# CPU-Last bei Software-RAID-5

## barthi

Hallo!

Ich würde gerne in meinem Server ein Software-RAID 5 einrichten mit 4x250GB IDE.

Auf das System greifen drei Leute parallel zu.

Kann jemand abschätzen, ob das auf einem PIII 500 performant läuft, bzw. wieviel CPU-Last bei der Arbeit entsteht?

Danke,

barthi

----------

## Keruskerfuerst

Ich habe ein wenig Erfahrung mit Softwareraid 0 und 1.

Da lag die Auslastung des Prozessors bei Schreib- und Lesezugriffen bei ~15% bei einem PII 233Mhz.

Ich würde bei Raid 5 auf ungefähr 20% Prozessorlast schätzen.Last edited by Keruskerfuerst on Sat Jan 27, 2007 8:10 pm; edited 1 time in total

----------

## andix

Ich denke dass ein RAID5 bei den Computer kein Problem ist. Es könnte Dir aber  passieren dass das RAID 20-40% der Prozessorleistung braucht. Allerdings tritt das nur auf wenn du die volle Geschwindigkeit benötigst. Wenn du den Computer hauptsächlich als Fileserver über Fast Ethernet einsetzt sind keine höheren Übertragungsraten als 12,5 MB/sec möglich, und das sollte Dein Pentium 2 auf alle fälle Schaffen.

Ich glaube Geschwindigkeitseinbußen hast Du nur bei Anwendungen zu erwarten die IO- und CPU-Intensiv sind, also zb entpacken einer .tar.gz

Ich hoffe meine Annahmen gehen dieses Mal nicht zu weit  :Wink: 

----------

## barthi

Ok, danke schon mal!

Und wie sieht das ganze in einem 1000mBit-Lan aus? Lohnt sich das überhaupt oder ist der PC dann am Limit?

Außerdem bräuchte ich noch eine Empfehlung für einen guten Controller.

Ach ja, und dann wäre noch die Frage ob SATA, SATA II oder IDE.

Vielleicht habt ihr ja noch ein paar Tipps.

Schönen Abend noch,

barthi

----------

## Keruskerfuerst

Es gibt aktive Netzwerkkarten. Diese erzeugen eine minimale Prozessorlast.

Aufgabe 1:
Gib aus den Datensätzen den Abschnitt wortgetreu wieder, der mit der Zeile beginnt, die „Which series contains the highest Y value?“ enthält, und bis zum Ende der Datensätze reicht, beide Enden eingeschlossen. Lass dabei die Bilder weg.
Der Forenthread und die Datensätze haben inhaltlich nichts miteinander zu tun.

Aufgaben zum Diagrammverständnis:

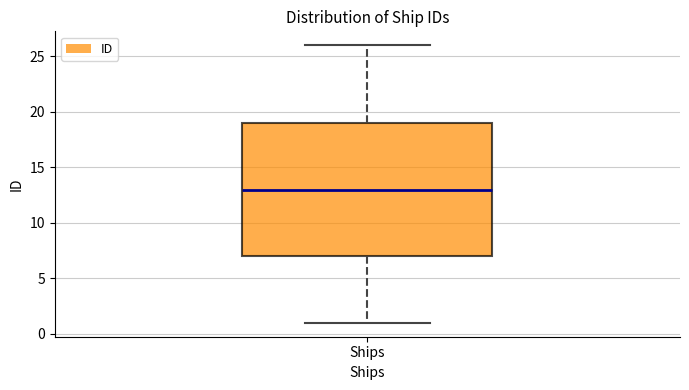

Where is the upper edge of the box for Ships on the y-axis? The values are not printed on the chart, so give them approximately, as read against the axis.

19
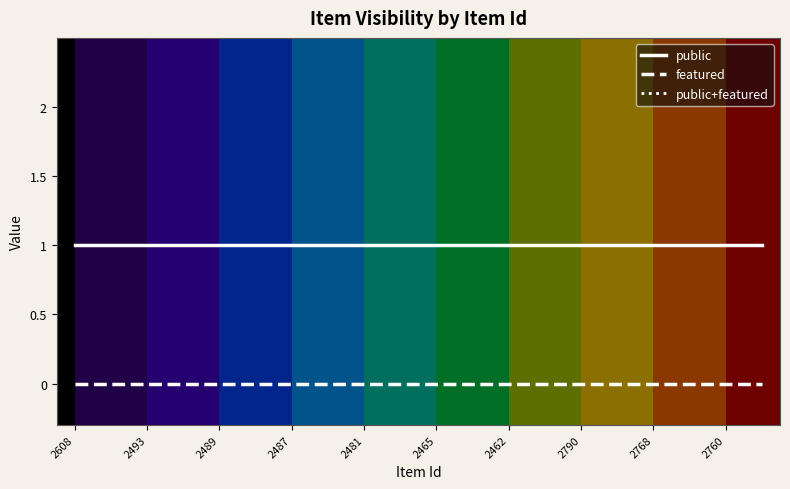

Does the chart have visible grid lines?

No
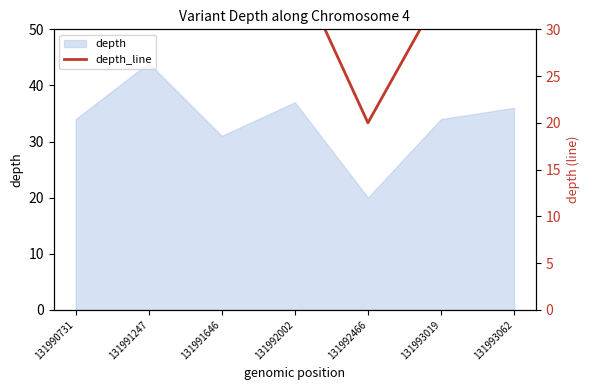

Where is the first local maximum?

131991247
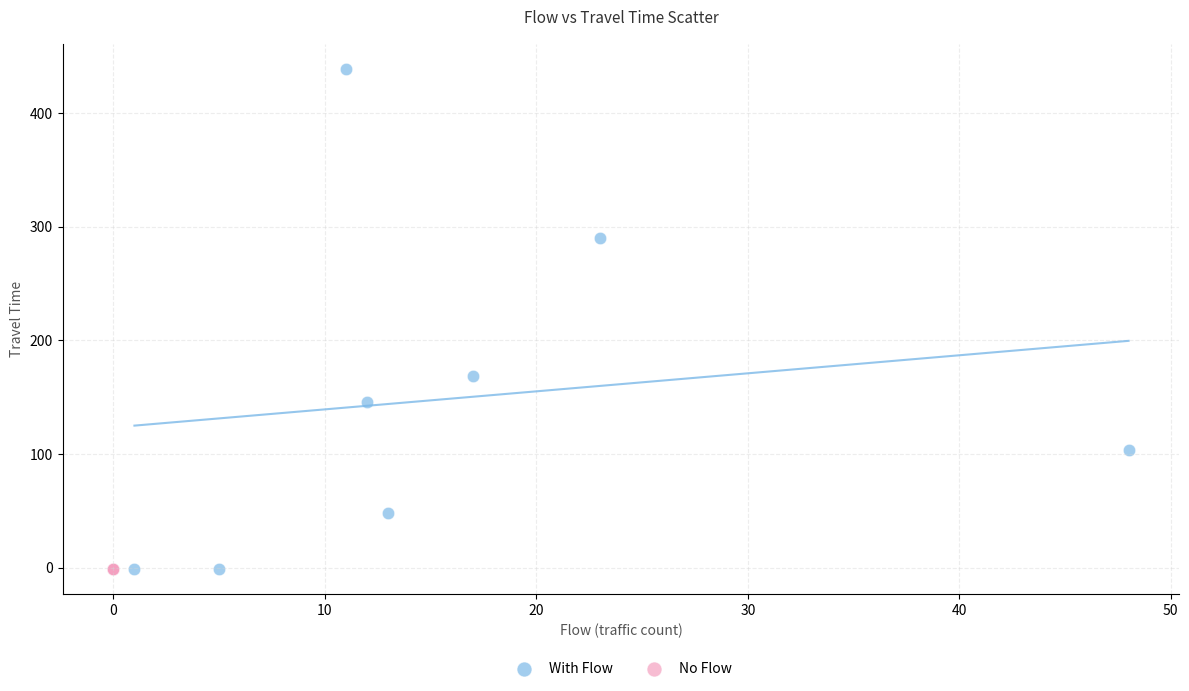

Which series contains the highest Y value?

With Flow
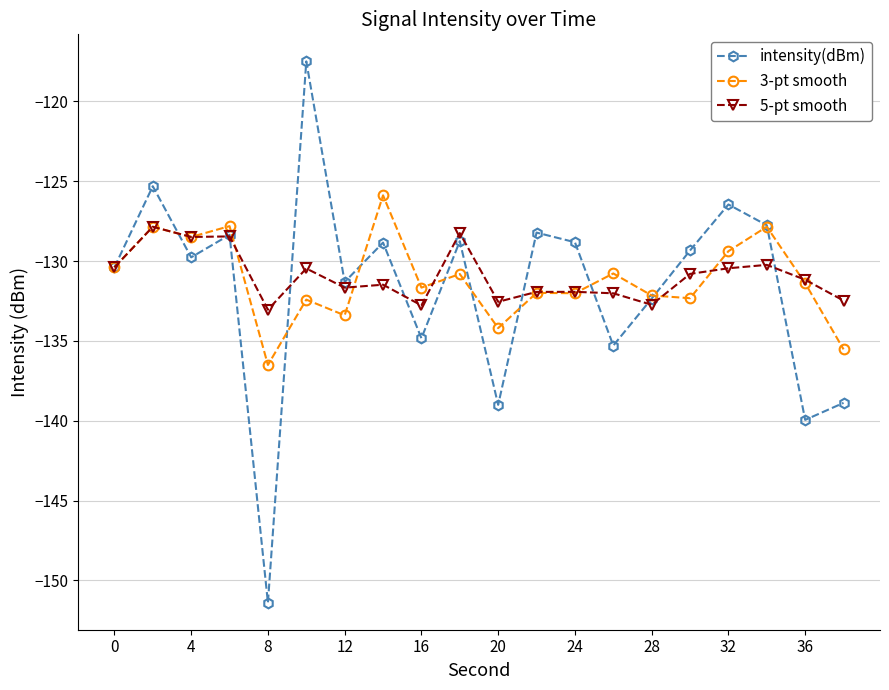

What is the average value of the 3-pt smooth series?

-131.1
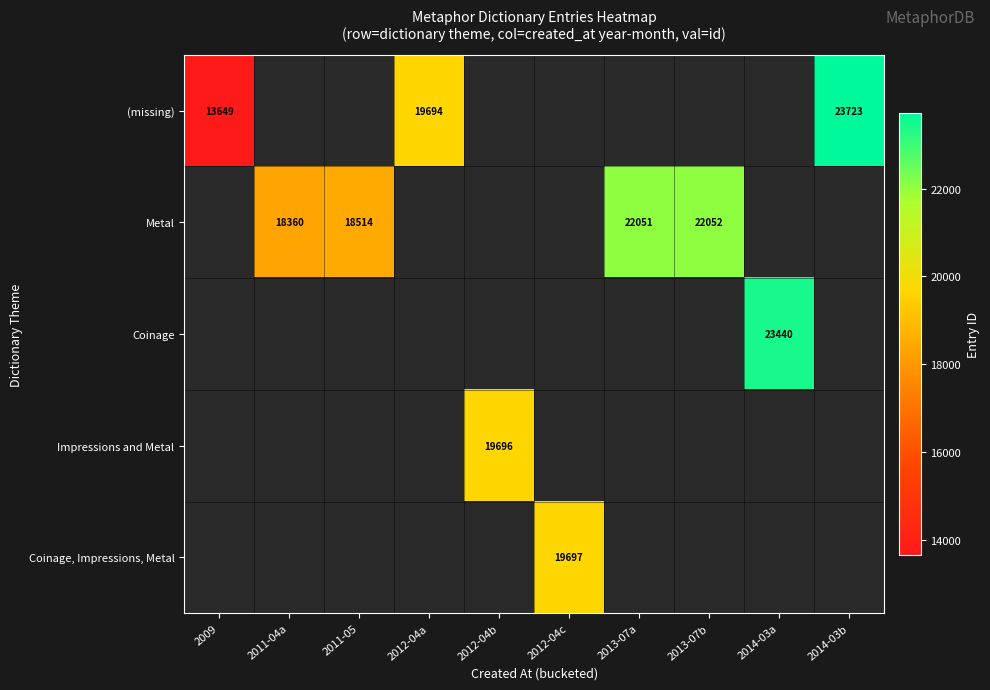

Which has a higher value, 2011-05 or 2012-04a?

2012-04a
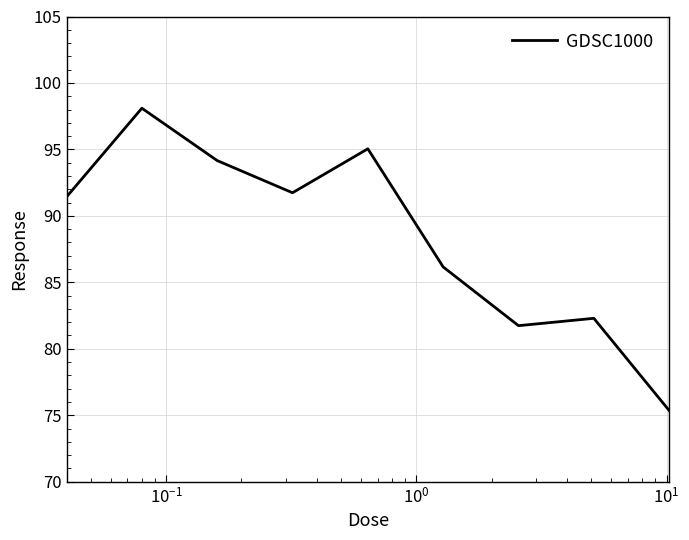

What is the greatest value displayed?

98.1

Aufgabe 2:
Nenne alle verschiedenen Benutzernamen, unter denen im Forenthread Beiträge verfasst wurden.

Lösung 1:
Which series contains the highest Y value?

With Flow

What is the average value of the 3-pt smooth series?

-131.1

Which has a higher value, 2011-05 or 2012-04a?

2012-04a

What is the greatest value displayed?

98.1

Lösung 2:
barthi, Keruskerfuerst, andix